I would like to present work on the major social bookmarking and microblogging platform Reddit, which I recently introduced at the NLP4CMC workshop 2015. The article published in the proceedings is available online: Collection, Description, and Visualization of the German Reddit Corpus.
Basic idea
The work described in the article directly follows from the recent release of the “Reddit comment corpus”: Reddit user Stuck In The Matrix (Jason Baumgartner) made the dataset publicly available on the platform archive.org at the beginning of July 2015 and claimed to have any publicly available comment.
Corpus construction
In order to focus on German comments, I use a two-tiered filter in order to deliver a hopefully well-balanced performance between speed and accuracy. The first filter uses a spell-checking algorithm (delivered by the enchant library), and the second resides in my language identification tool of choice, langid.py.
The corpus is comparatively small (566,362 tokens), due to the fact that Reddit is almost exclusively an English-speaking platform. The number of tokens tagged as proper nouns (NE) is particularly high (14.4\%), which exemplifies the perplexity of the tool itself, for example because the redditors refer to trending and possibly short-lived notions and celebrities, or because of a high proportion of short, elliptic comments which fail to provide enough morpho-syntactic context. The comments seem to be relatively evenly distributed across channels and user names.
A more detailed anaylsis of linguistic features is available in the paper.

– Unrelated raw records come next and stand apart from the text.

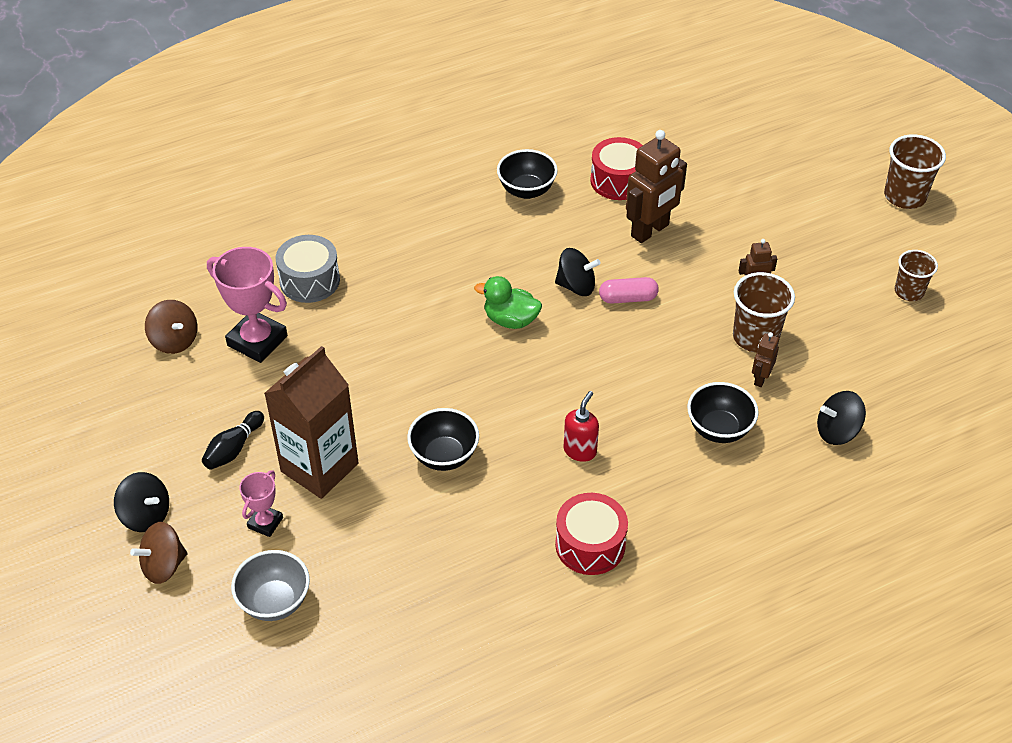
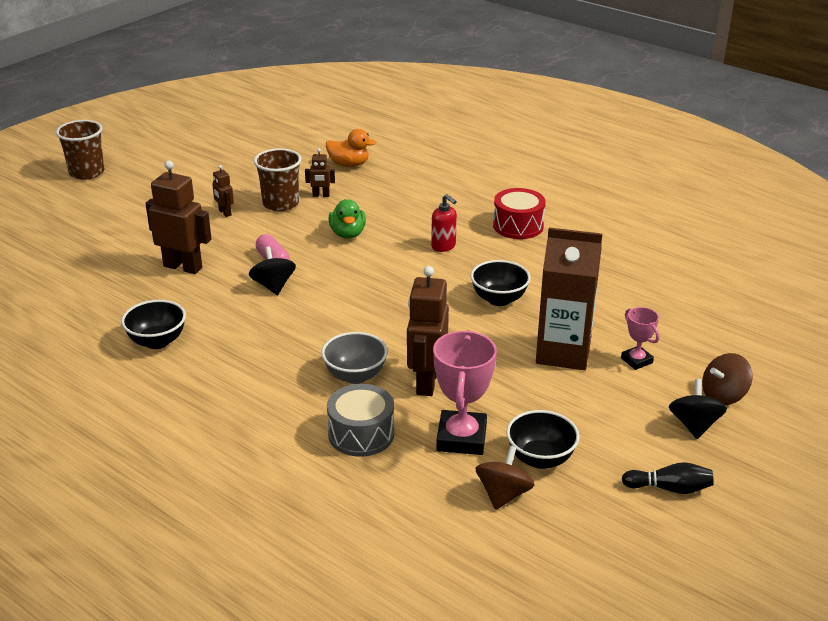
camera: 115 degrees left, 15 degrees down
(164, 565) = (723, 396): brown spinning top -> brown spinning top turned 120 degrees clockwise
(234, 448) = (588, 404): black bowling pin -> black bowling pin (669, 488)
(265, 523) = (636, 360): pink trophy -> pink trophy turned 60 degrees clockwise
(275, 601) = (691, 332): grey bowl -> grey bowl (355, 375)
(347, 345) = (426, 382): none -> brown robot
(510, 320) = (334, 307): green duck -> green duck (347, 234)
(580, 450) = (443, 246): red soap dispenser -> red soap dispenser turned 135 degrees counterclockwise
(618, 181) = (120, 296): red drum -> none
(719, 429) = (380, 201): black bowl -> black bowl (540, 459)
(837, 431) = (349, 164): black spinning top -> orange duck
(909, 291) = (197, 159): brown cup -> none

Visualization of place names
Geographical information about the places names has been compiled from the Geonames database. The tokenized corpus has been filtered and matched with the database. The maps below have been generated and customized using TileMill
Maps of extracted place names (Europe on the left, Central Europe with names of frequent places on the right).
The visualizations show that most of the time the places mentioned in the corpus seem to be located in German-speaking countries. In addition to the language cues detected, the actual content corroborates the hypothesis that the selection process is efficient.
There is one notable error on the map: the city of Reus (close to Barcelona) is prominent, but it is because of the name of German soccer player Marco Reus. There are ways to disambiguate place names from person names, but it can be tricky. I may publish a post on this topic in the future.
DIY Reddit Corpora
Since the license restrictions concerning the dataset are unclear, the corpus is only available upon request. However, I think that for such topics reproducibility of research is a must, I put online a Python script which yields the basis of the work by selecting comments in German (on GitHub), and which can be easily adapted to target other languages.
Conclusion
I have shown how a corpus focusing on German can be built using the publicly available Reddit comment dataset. In order to get a first impression of the corpus, I collected quantitative information and offered a visualization of structured data, more precisely place names which have to be extracted from the comments since they are not geotagged.
Jason Baumgartner announced that he would keep the data up-to-date, let’s see what the future brings.